====== Task material

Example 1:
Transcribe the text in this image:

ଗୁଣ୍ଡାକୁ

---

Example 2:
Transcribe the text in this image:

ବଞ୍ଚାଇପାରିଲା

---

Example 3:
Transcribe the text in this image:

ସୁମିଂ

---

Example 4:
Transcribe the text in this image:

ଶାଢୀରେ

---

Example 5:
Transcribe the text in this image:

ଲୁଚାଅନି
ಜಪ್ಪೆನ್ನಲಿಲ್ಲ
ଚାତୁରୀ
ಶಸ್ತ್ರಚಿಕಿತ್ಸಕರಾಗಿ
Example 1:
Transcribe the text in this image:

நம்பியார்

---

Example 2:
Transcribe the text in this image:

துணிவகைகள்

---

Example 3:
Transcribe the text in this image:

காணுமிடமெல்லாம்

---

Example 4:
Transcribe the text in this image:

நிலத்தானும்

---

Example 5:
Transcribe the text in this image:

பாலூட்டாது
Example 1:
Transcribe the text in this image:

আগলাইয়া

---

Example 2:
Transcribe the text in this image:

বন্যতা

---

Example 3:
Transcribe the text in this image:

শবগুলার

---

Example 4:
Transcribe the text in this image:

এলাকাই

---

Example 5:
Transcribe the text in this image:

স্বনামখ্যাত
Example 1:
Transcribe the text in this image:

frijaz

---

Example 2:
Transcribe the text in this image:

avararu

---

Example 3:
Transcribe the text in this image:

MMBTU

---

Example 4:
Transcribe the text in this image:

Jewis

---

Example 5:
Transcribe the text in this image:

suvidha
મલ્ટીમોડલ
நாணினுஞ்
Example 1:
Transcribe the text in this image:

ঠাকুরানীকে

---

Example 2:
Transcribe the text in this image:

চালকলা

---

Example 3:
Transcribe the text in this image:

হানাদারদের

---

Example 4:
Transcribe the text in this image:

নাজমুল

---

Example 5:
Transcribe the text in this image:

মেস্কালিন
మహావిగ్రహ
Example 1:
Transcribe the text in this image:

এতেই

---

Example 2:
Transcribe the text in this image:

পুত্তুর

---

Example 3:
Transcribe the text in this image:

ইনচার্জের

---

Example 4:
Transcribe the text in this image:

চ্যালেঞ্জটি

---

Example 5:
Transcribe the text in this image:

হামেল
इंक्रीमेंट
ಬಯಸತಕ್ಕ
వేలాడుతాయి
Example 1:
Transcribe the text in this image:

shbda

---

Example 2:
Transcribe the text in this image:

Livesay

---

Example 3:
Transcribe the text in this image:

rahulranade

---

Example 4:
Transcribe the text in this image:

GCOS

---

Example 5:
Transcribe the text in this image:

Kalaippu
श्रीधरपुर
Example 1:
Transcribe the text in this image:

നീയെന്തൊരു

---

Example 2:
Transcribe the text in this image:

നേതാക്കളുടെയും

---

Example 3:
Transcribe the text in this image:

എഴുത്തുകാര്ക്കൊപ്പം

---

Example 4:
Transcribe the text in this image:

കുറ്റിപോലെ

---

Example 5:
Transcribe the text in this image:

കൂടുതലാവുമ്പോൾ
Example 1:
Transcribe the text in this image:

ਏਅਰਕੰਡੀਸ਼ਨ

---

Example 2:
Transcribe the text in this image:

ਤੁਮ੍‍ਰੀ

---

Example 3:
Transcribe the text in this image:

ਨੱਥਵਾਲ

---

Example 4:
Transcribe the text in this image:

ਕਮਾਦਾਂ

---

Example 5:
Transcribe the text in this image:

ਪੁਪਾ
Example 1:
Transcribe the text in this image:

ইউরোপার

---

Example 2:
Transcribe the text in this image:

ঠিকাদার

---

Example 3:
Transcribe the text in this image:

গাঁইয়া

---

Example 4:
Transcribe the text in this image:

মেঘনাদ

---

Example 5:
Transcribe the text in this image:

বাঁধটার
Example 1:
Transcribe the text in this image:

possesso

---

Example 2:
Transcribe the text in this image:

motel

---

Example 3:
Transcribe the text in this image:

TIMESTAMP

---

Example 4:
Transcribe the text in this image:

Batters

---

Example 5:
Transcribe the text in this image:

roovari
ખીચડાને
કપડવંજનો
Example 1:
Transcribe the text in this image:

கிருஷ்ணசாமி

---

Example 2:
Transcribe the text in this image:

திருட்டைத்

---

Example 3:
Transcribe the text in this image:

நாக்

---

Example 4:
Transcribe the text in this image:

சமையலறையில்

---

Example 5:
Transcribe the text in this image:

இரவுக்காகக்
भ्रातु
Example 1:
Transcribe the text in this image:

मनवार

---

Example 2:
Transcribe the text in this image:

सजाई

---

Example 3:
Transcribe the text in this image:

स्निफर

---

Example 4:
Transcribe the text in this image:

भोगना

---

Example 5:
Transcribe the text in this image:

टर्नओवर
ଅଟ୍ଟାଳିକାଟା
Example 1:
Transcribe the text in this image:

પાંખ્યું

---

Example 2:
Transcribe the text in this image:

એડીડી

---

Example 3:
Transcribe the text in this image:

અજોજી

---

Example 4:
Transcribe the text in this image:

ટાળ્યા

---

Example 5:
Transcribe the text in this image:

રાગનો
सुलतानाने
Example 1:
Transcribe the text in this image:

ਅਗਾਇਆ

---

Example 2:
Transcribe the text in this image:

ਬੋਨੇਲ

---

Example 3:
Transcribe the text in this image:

============

What you need to do:
In full and unchanged, repeat the data above.

Output for this exercise:
Example 1:
Transcribe the text in this image:

ଗୁଣ୍ଡାକୁ

---

Example 2:
Transcribe the text in this image:

ବଞ୍ଚାଇପାରିଲା

---

Example 3:
Transcribe the text in this image:

ସୁମିଂ

---

Example 4:
Transcribe the text in this image:

ଶାଢୀରେ

---

Example 5:
Transcribe the text in this image:

ଲୁଚାଅନି
ಜಪ್ಪೆನ್ನಲಿಲ್ಲ
ଚାତୁରୀ
ಶಸ್ತ್ರಚಿಕಿತ್ಸಕರಾಗಿ
Example 1:
Transcribe the text in this image:

நம்பியார்

---

Example 2:
Transcribe the text in this image:

துணிவகைகள்

---

Example 3:
Transcribe the text in this image:

காணுமிடமெல்லாம்

---

Example 4:
Transcribe the text in this image:

நிலத்தானும்

---

Example 5:
Transcribe the text in this image:

பாலூட்டாது
Example 1:
Transcribe the text in this image:

আগলাইয়া

---

Example 2:
Transcribe the text in this image:

বন্যতা

---

Example 3:
Transcribe the text in this image:

শবগুলার

---

Example 4:
Transcribe the text in this image:

এলাকাই

---

Example 5:
Transcribe the text in this image:

স্বনামখ্যাত
Example 1:
Transcribe the text in this image:

frijaz

---

Example 2:
Transcribe the text in this image:

avararu

---

Example 3:
Transcribe the text in this image:

MMBTU

---

Example 4:
Transcribe the text in this image:

Jewis

---

Example 5:
Transcribe the text in this image:

suvidha
મલ્ટીમોડલ
நாணினுஞ்
Example 1:
Transcribe the text in this image:

ঠাকুরানীকে

---

Example 2:
Transcribe the text in this image:

চালকলা

---

Example 3:
Transcribe the text in this image:

হানাদারদের

---

Example 4:
Transcribe the text in this image:

নাজমুল

---

Example 5:
Transcribe the text in this image:

মেস্কালিন
మహావిగ్రహ
Example 1:
Transcribe the text in this image:

এতেই

---

Example 2:
Transcribe the text in this image:

পুত্তুর

---

Example 3:
Transcribe the text in this image:

ইনচার্জের

---

Example 4:
Transcribe the text in this image:

চ্যালেঞ্জটি

---

Example 5:
Transcribe the text in this image:

হামেল
इंक्रीमेंट
ಬಯಸತಕ್ಕ
వేలాడుతాయి
Example 1:
Transcribe the text in this image:

shbda

---

Example 2:
Transcribe the text in this image:

Livesay

---

Example 3:
Transcribe the text in this image:

rahulranade

---

Example 4:
Transcribe the text in this image:

GCOS

---

Example 5:
Transcribe the text in this image:

Kalaippu
श्रीधरपुर
Example 1:
Transcribe the text in this image:

നീയെന്തൊരു

---

Example 2:
Transcribe the text in this image:

നേതാക്കളുടെയും

---

Example 3:
Transcribe the text in this image:

എഴുത്തുകാര്ക്കൊപ്പം

---

Example 4:
Transcribe the text in this image:

കുറ്റിപോലെ

---

Example 5:
Transcribe the text in this image:

കൂടുതലാവുമ്പോൾ
Example 1:
Transcribe the text in this image:

ਏਅਰਕੰਡੀਸ਼ਨ

---

Example 2:
Transcribe the text in this image:

ਤੁਮ੍‍ਰੀ

---

Example 3:
Transcribe the text in this image:

ਨੱਥਵਾਲ

---

Example 4:
Transcribe the text in this image:

ਕਮਾਦਾਂ

---

Example 5:
Transcribe the text in this image:

ਪੁਪਾ
Example 1:
Transcribe the text in this image:

ইউরোপার

---

Example 2:
Transcribe the text in this image:

ঠিকাদার

---

Example 3:
Transcribe the text in this image:

গাঁইয়া

---

Example 4:
Transcribe the text in this image:

মেঘনাদ

---

Example 5:
Transcribe the text in this image:

বাঁধটার
Example 1:
Transcribe the text in this image:

possesso

---

Example 2:
Transcribe the text in this image:

motel

---

Example 3:
Transcribe the text in this image:

TIMESTAMP

---

Example 4:
Transcribe the text in this image:

Batters

---

Example 5:
Transcribe the text in this image:

roovari
ખીચડાને
કપડવંજનો
Example 1:
Transcribe the text in this image:

கிருஷ்ணசாமி

---

Example 2:
Transcribe the text in this image:

திருட்டைத்

---

Example 3:
Transcribe the text in this image:

நாக்

---

Example 4:
Transcribe the text in this image:

சமையலறையில்

---

Example 5:
Transcribe the text in this image:

இரவுக்காகக்
भ्रातु
Example 1:
Transcribe the text in this image:

मनवार

---

Example 2:
Transcribe the text in this image:

सजाई

---

Example 3:
Transcribe the text in this image:

स्निफर

---

Example 4:
Transcribe the text in this image:

भोगना

---

Example 5:
Transcribe the text in this image:

टर्नओवर
ଅଟ୍ଟାଳିକାଟା
Example 1:
Transcribe the text in this image:

પાંખ્યું

---

Example 2:
Transcribe the text in this image:

એડીડી

---

Example 3:
Transcribe the text in this image:

અજોજી

---

Example 4:
Transcribe the text in this image:

ટાળ્યા

---

Example 5:
Transcribe the text in this image:

રાગનો
सुलतानाने
Example 1:
Transcribe the text in this image:

ਅਗਾਇਆ

---

Example 2:
Transcribe the text in this image:

ਬੋਨੇਲ

---

Example 3:
Transcribe the text in this image:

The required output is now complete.